Letter from Thomas Christie to his father – March 12, 1865

Filed under: Civil War Daybook — Lori Williamson @ 9:00 am

Partial Transcript:

We have had for 6 weeks a most active campaign. As usual, nothing but success has attended us since we left Pocotaligo…Marching slowly, on the second of Feb. we struck the enemy in some force at the bridge over the Salkehatchie;…Our fellows waded across 27 streams, some of them waist deep, fighting all the way; General Smith and Belknap on foot with their swards drawn, at the head of their men.  On the 4th we were all across the swamp.  Rain day and night, bottomless mud, and the rebel rearguard, all combined could not stop us…On the 11th we advanced to the North Edisto, where the Johnnies again disputted the passage.  The next day we kept them amused by shelling them; til one of the regiments of our Division swam the river and flanked them out.They retreated hastily, setting fire to the town of Orangeburg as they left. That night we crossed, rode through the streets of the flaming city, and camped in the suburbs.  On the next day, the 13th, we took the road to Columbia…On the 3rd of March we reached Cheraw, where we found some 40 pieces of artillery and immense quantities of ammunition, which had been sent up from Charleston; all these we destroyed except one gun.  This is a Blakely, a splendid piece, made in England.  Gen. Blair gave it to the Capt. To present to the state of Minn…The taking of Charlston we justly claim as another feather in the cap of Sherman’s Army; for it was in consequence of our movements that the enemy were compelled to leave the much battered city…When we came to one of the numerous cypress swamps, the artillery and wagon trains would halt; the brigades of infantry would then advance into the swamp, each man carrying a rail on his shoulder; this he would throw down in the proper place, and pass on.  In this way miles of fences were changed into corduroy roads, for the passage of our wheels.  Lieut.
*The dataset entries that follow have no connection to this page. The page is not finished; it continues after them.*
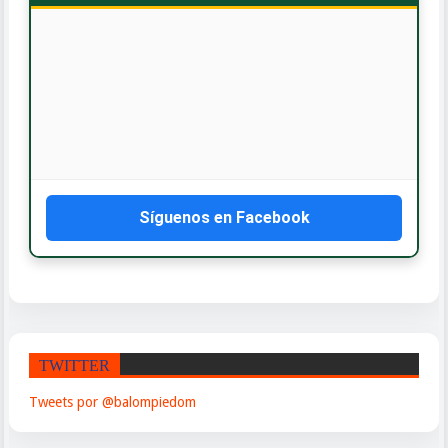
📍
Ave. Frank Grullón #44
San Francisco de Macorís
Piezas y neumáticos para todas las marcas de vehículos.
Síguenos en Facebook
TWITTER
Tweets por @balompiedom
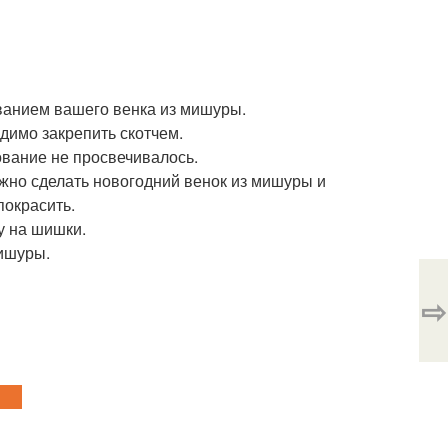
ованием вашего венка из мишуры.
димо закрепить скотчем.
ование не просвечивалось.
ожно сделать новогодний венок из мишуры и
покрасить.
у на шишки.
ишуры.
⇨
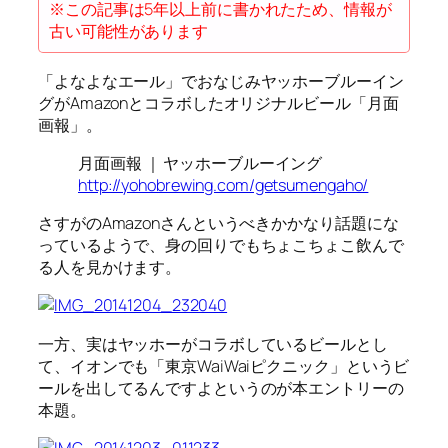
※この記事は5年以上前に書かれたため、情報が
古い可能性があります
「よなよなエール」でおなじみヤッホーブルーイン
グがAmazonとコラボしたオリジナルビール「月面
画報」。
月面画報 ｜ ヤッホーブルーイング
http://yohobrewing.com/getsumengaho/
さすがのAmazonさんというべきかかなり話題にな
っているようで、身の回りでもちょこちょこ飲んで
る人を見かけます。
一方、実はヤッホーがコラボしているビールとし
て、イオンでも「東京WaiWaiピクニック」というビ
ールを出してるんですよというのが本エントリーの
本題。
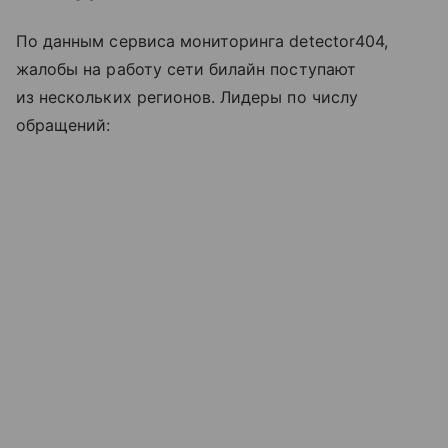
По данным сервиса мониторинга detector404,
жалобы на работу сети билайн поступают
из нескольких регионов. Лидеры по числу
обращений:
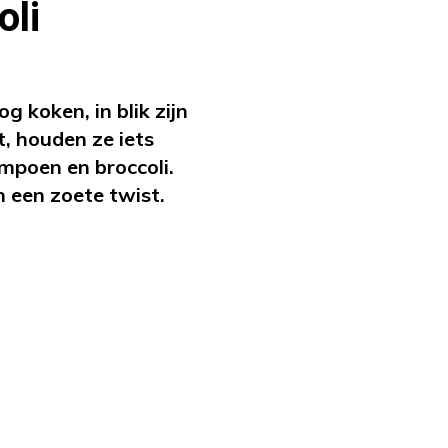
oli
g koken, in blik zijn
t, houden ze iets
ompoen en broccoli.
 een zoete twist.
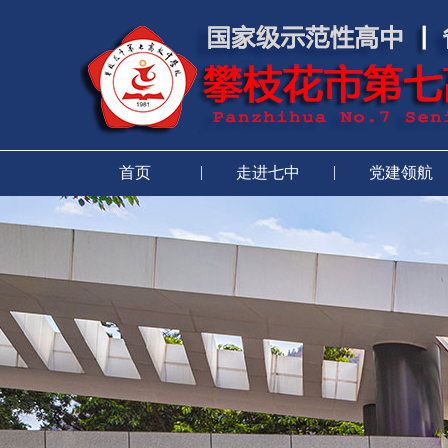
|
|
首页
走进七中
党建领航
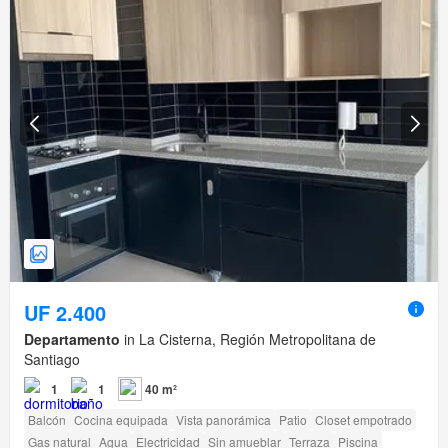
UF 2.400
Departamento
in La Cisterna, Región Metropolitana de
Santiago
1
1
40 m²
Balcón
Cocina equipada
Vista panorámica
Patio
Closet empotrado
Gas natural
Agua
Electricidad
Sin amueblar
Terraza
Piscina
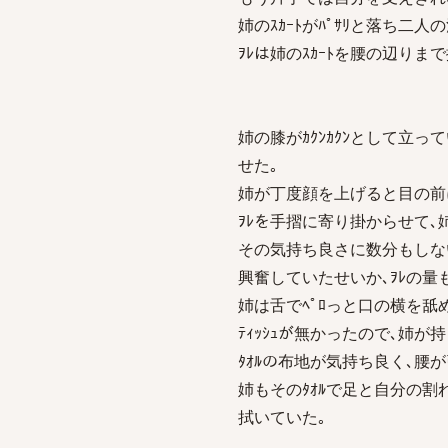
姉のｽｶｰﾄがﾊﾟｻﾘと落ち二
ｦﾚは姉のｽｶｰﾄを腰の辺り
姉の膝がｶｸﾝｶｸﾝとして立
せた｡
姉が丁度顔を上げると目の前
ｦﾚを手摺に寄り掛からせて､
その気持ち良さに数分もしない
興奮していたせいか､ｦﾚの量
姉は舌でﾍﾟﾛっと口の横を舐
ﾃｨｯｼｭが無かったので､姉が持
ﾀｵﾙの布地が気持ち良く､腰
姉もそのﾀｵﾙで足と自分の割れ目
拭いていた｡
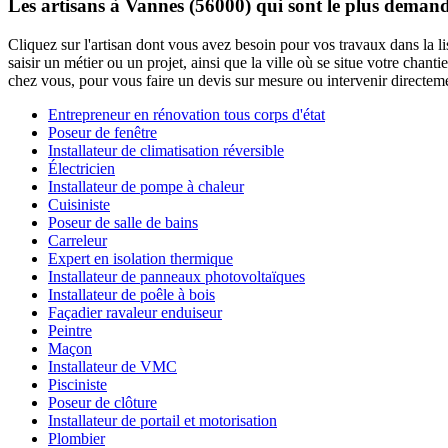
Les artisans à Vannes (56000) qui sont le plus demand
Cliquez sur l'artisan dont vous avez besoin pour vos travaux dans la l
saisir un métier ou un projet, ainsi que la ville où se situe votre cha
chez vous, pour vous faire un devis sur mesure ou intervenir directem
Entrepreneur en rénovation tous corps d'état
Poseur de fenêtre
Installateur de climatisation réversible
Électricien
Installateur de pompe à chaleur
Cuisiniste
Poseur de salle de bains
Carreleur
Expert en isolation thermique
Installateur de panneaux photovoltaïques
Installateur de poêle à bois
Façadier ravaleur enduiseur
Peintre
Maçon
Installateur de VMC
Pisciniste
Poseur de clôture
Installateur de portail et motorisation
Plombier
Budlong and his Corps of Pioneers were most efficient.  I have often seen them standing in water up to their knees, chopping down trees for bridges.  We shall not stay here long; the grand campaign against Richmond must soon begin…

Citation: March 12, 1865. Letter from Thomas Christie as it appears in Brothers of Mines: The Civil War Letters of Thomas & William Christie, Edited by Hampton Smith, 2011, The Minnesota Historical Society.